┌──
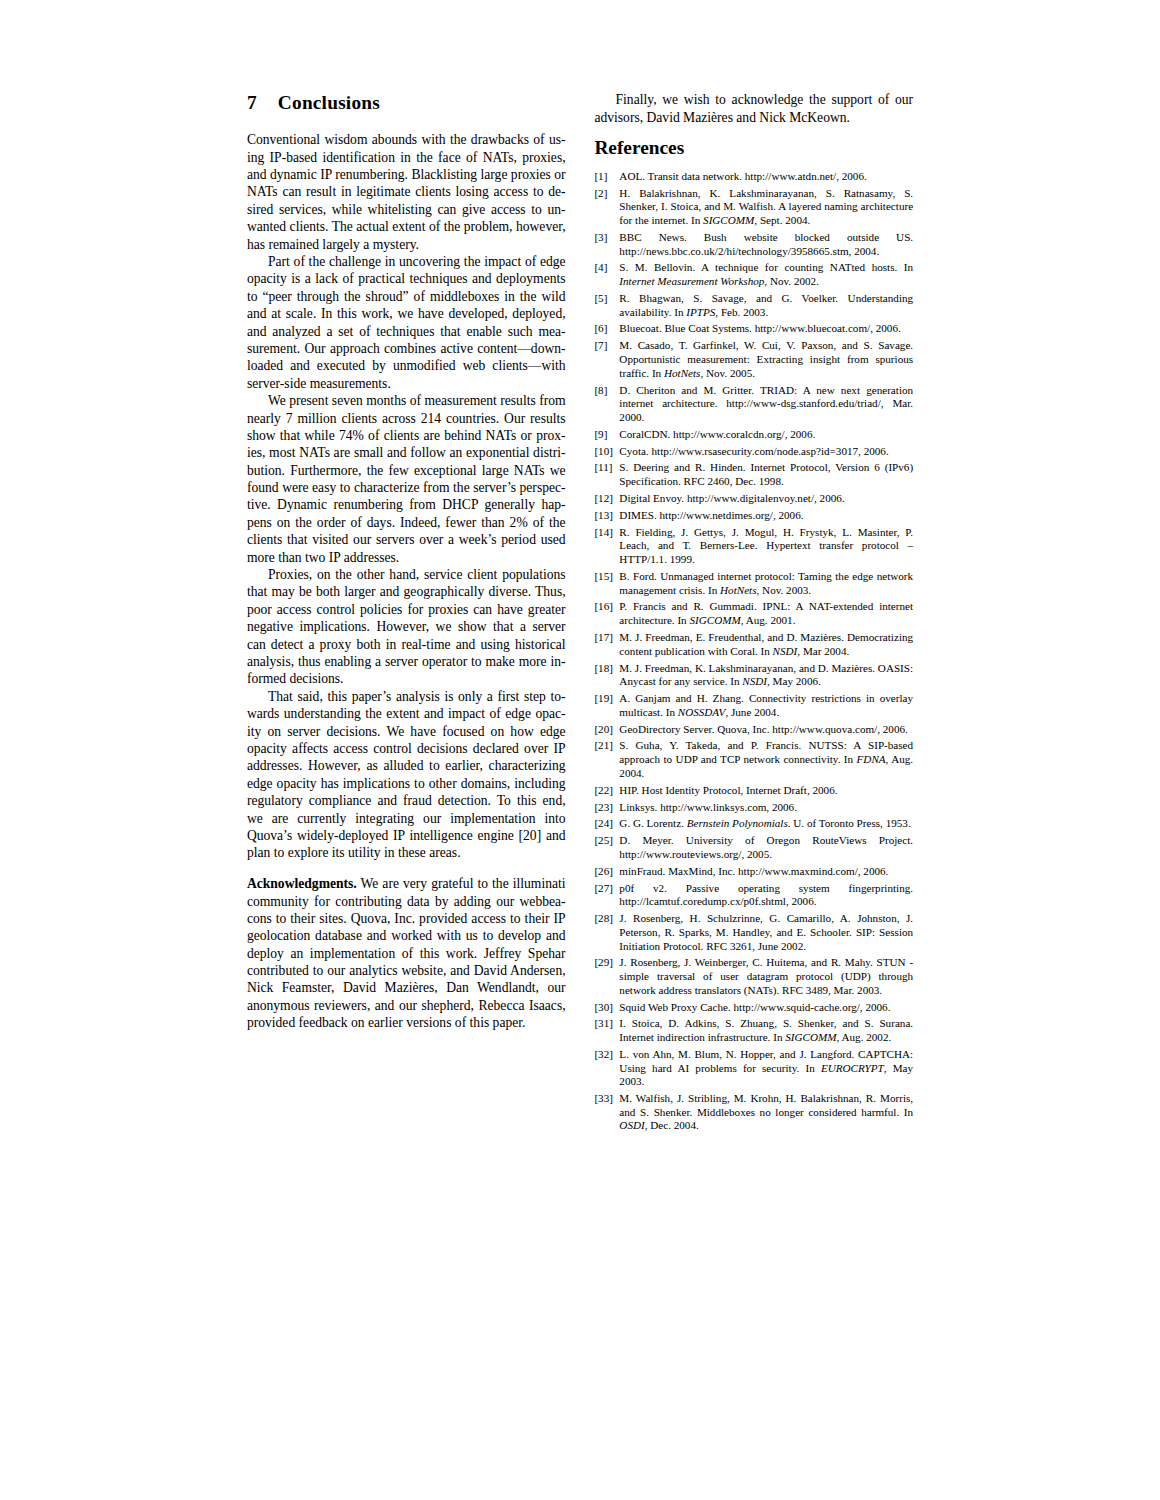7 Conclusions
Conventional wisdom abounds with the drawbacks of using IP-based identification in the face of NATs, proxies, and dynamic IP renumbering. Blacklisting large proxies or NATs can result in legitimate clients losing access to desired services, while whitelisting can give access to unwanted clients. The actual extent of the problem, however, has remained largely a mystery.
Part of the challenge in uncovering the impact of edge opacity is a lack of practical techniques and deployments to “peer through the shroud” of middleboxes in the wild and at scale. In this work, we have developed, deployed, and analyzed a set of techniques that enable such measurement. Our approach combines active content—downloaded and executed by unmodified web clients—with server-side measurements.
We present seven months of measurement results from nearly 7 million clients across 214 countries. Our results show that while 74% of clients are behind NATs or proxies, most NATs are small and follow an exponential distribution. Furthermore, the few exceptional large NATs we found were easy to characterize from the server’s perspective. Dynamic renumbering from DHCP generally happens on the order of days. Indeed, fewer than 2% of the clients that visited our servers over a week’s period used more than two IP addresses.
Proxies, on the other hand, service client populations that may be both larger and geographically diverse. Thus, poor access control policies for proxies can have greater negative implications. However, we show that a server can detect a proxy both in real-time and using historical analysis, thus enabling a server operator to make more informed decisions.
That said, this paper’s analysis is only a first step towards understanding the extent and impact of edge opacity on server decisions. We have focused on how edge opacity affects access control decisions declared over IP addresses. However, as alluded to earlier, characterizing edge opacity has implications to other domains, including regulatory compliance and fraud detection. To this end, we are currently integrating our implementation into Quova’s widely-deployed IP intelligence engine [20] and plan to explore its utility in these areas.
Acknowledgments. We are very grateful to the illuminati community for contributing data by adding our webbeacons to their sites. Quova, Inc. provided access to their IP geolocation database and worked with us to develop and deploy an implementation of this work. Jeffrey Spehar contributed to our analytics website, and David Andersen, Nick Feamster, David Mazières, Dan Wendlandt, our anonymous reviewers, and our shepherd, Rebecca Isaacs, provided feedback on earlier versions of this paper.
Finally, we wish to acknowledge the support of our advisors, David Mazières and Nick McKeown.
References
[1] AOL. Transit data network. http://www.atdn.net/, 2006.
[2] H. Balakrishnan, K. Lakshminarayanan, S. Ratnasamy, S. Shenker, I. Stoica, and M. Walfish. A layered naming architecture for the internet. In SIGCOMM, Sept. 2004.
[3] BBC News. Bush website blocked outside US. http://news.bbc.co.uk/2/hi/technology/3958665.stm, 2004.
[4] S. M. Bellovin. A technique for counting NATted hosts. In Internet Measurement Workshop, Nov. 2002.
[5] R. Bhagwan, S. Savage, and G. Voelker. Understanding availability. In IPTPS, Feb. 2003.
[6] Bluecoat. Blue Coat Systems. http://www.bluecoat.com/, 2006.
[7] M. Casado, T. Garfinkel, W. Cui, V. Paxson, and S. Savage. Opportunistic measurement: Extracting insight from spurious traffic. In HotNets, Nov. 2005.
[8] D. Cheriton and M. Gritter. TRIAD: A new next generation internet architecture. http://www-dsg.stanford.edu/triad/, Mar. 2000.
[9] CoralCDN. http://www.coralcdn.org/, 2006.
[10] Cyota. http://www.rsasecurity.com/node.asp?id=3017, 2006.
[11] S. Deering and R. Hinden. Internet Protocol, Version 6 (IPv6) Specification. RFC 2460, Dec. 1998.
[12] Digital Envoy. http://www.digitalenvoy.net/, 2006.
[13] DIMES. http://www.netdimes.org/, 2006.
[14] R. Fielding, J. Gettys, J. Mogul, H. Frystyk, L. Masinter, P. Leach, and T. Berners-Lee. Hypertext transfer protocol – HTTP/1.1. 1999.
[15] B. Ford. Unmanaged internet protocol: Taming the edge network management crisis. In HotNets, Nov. 2003.
[16] P. Francis and R. Gummadi. IPNL: A NAT-extended internet architecture. In SIGCOMM, Aug. 2001.
[17] M. J. Freedman, E. Freudenthal, and D. Mazières. Democratizing content publication with Coral. In NSDI, Mar 2004.
[18] M. J. Freedman, K. Lakshminarayanan, and D. Mazières. OASIS: Anycast for any service. In NSDI, May 2006.
[19] A. Ganjam and H. Zhang. Connectivity restrictions in overlay multicast. In NOSSDAV, June 2004.
[20] GeoDirectory Server. Quova, Inc. http://www.quova.com/, 2006.
[21] S. Guha, Y. Takeda, and P. Francis. NUTSS: A SIP-based approach to UDP and TCP network connectivity. In FDNA, Aug. 2004.
[22] HIP. Host Identity Protocol, Internet Draft, 2006.
[23] Linksys. http://www.linksys.com, 2006.
[24] G. G. Lorentz. Bernstein Polynomials. U. of Toronto Press, 1953.
[25] D. Meyer. University of Oregon RouteViews Project. http://www.routeviews.org/, 2005.
[26] minFraud. MaxMind, Inc. http://www.maxmind.com/, 2006.
[27] p0f v2. Passive operating system fingerprinting. http://lcamtuf.coredump.cx/p0f.shtml, 2006.
[28] J. Rosenberg, H. Schulzrinne, G. Camarillo, A. Johnston, J. Peterson, R. Sparks, M. Handley, and E. Schooler. SIP: Session Initiation Protocol. RFC 3261, June 2002.
[29] J. Rosenberg, J. Weinberger, C. Huitema, and R. Mahy. STUN - simple traversal of user datagram protocol (UDP) through network address translators (NATs). RFC 3489, Mar. 2003.
[30] Squid Web Proxy Cache. http://www.squid-cache.org/, 2006.
[31] I. Stoica, D. Adkins, S. Zhuang, S. Shenker, and S. Surana. Internet indirection infrastructure. In SIGCOMM, Aug. 2002.
[32] L. von Ahn, M. Blum, N. Hopper, and J. Langford. CAPTCHA: Using hard AI problems for security. In EUROCRYPT, May 2003.
[33] M. Walfish, J. Stribling, M. Krohn, H. Balakrishnan, R. Morris, and S. Shenker. Middleboxes no longer considered harmful. In OSDI, Dec. 2004.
└──
What this task involves: Provide the count of lines in the data above containing "approach", and nothing further.

Your response: 2